Quoi qu’il en soit, la France l’avait échappé belle. La Juiverie, d’ailleurs, avait opéré avec moins d’ensemble que de coutume; ce fut peut-être ce qui sauva nos paysans. Tandis que le Mayer de la Société de gymnastique allemande insultait ou n’insultait pas, on n’a jamais su au juste la vérité; que le Mayer de la Ligue des Patriotes s’indignait; qu’un troisième Meyer, le Meyer du Gaulois, parlait vaguement de l’honneur du drapeau français et déclarait qu’il n’y laisserait pas toucher, un quatrième Mayer, celui de la Lanterne, entrait en scène.
Était-il venu trop tard? Gambetta avait-il distribué toutes les commandes de semelles en papier et de couvertures en pelures d’oignon destinées à nos malheureux soldats pour la prochaine guerre? Je l’ignore; toujours est-il qu’il fit ressortir l’étonnant ridicule dont s’était couvert Déroulède .
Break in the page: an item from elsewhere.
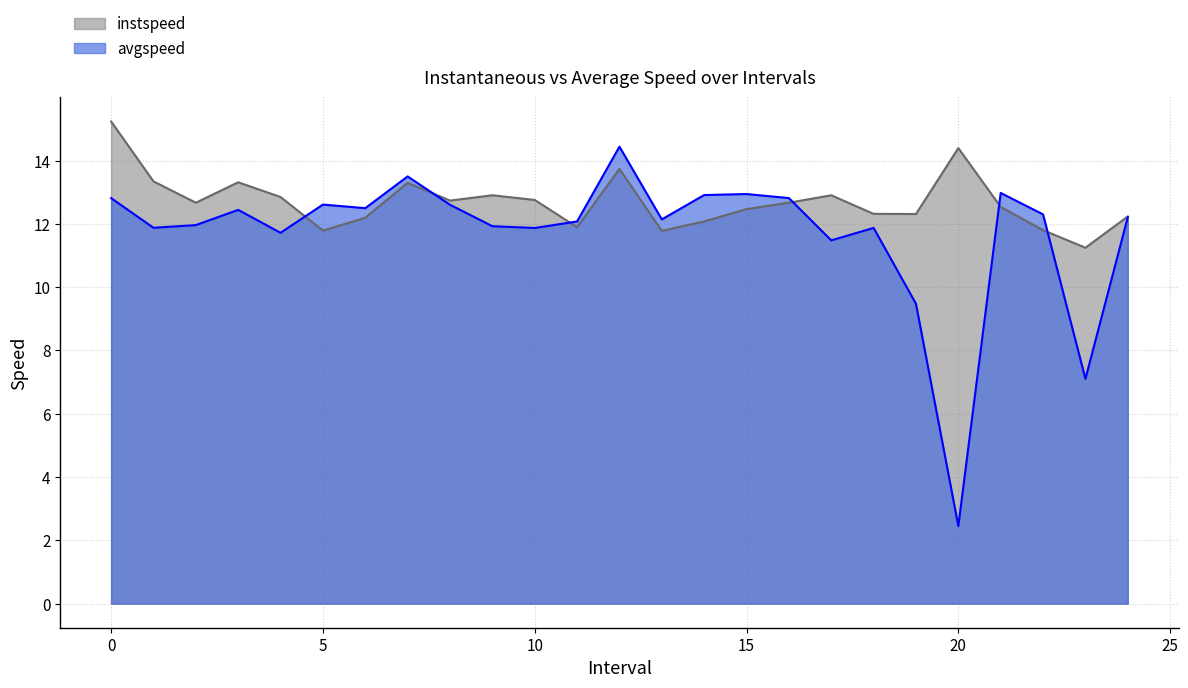

True or false: instspeed and avgspeed intersect in this chart.

True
Ce dernier Mayer, précisément, n’eut pas de chance, pour une fois qu’il avait été honnête. Le poète l’alla souffleter, et, comme de tous les abbés du monde, l’abbé que les Juifs aiment le moins est encore l’abbé de l’Épée, on dut porter le soufflet devant les tribunaux qui condamnèrent Déroulède à vingt-cinq francs d’amende, — ce qui parut bien léger à ceux qui avaient entendu le soufflet, et parut, au contraire, exorbitant à ceux qui connaissaient le personnage qui l’avait reçu.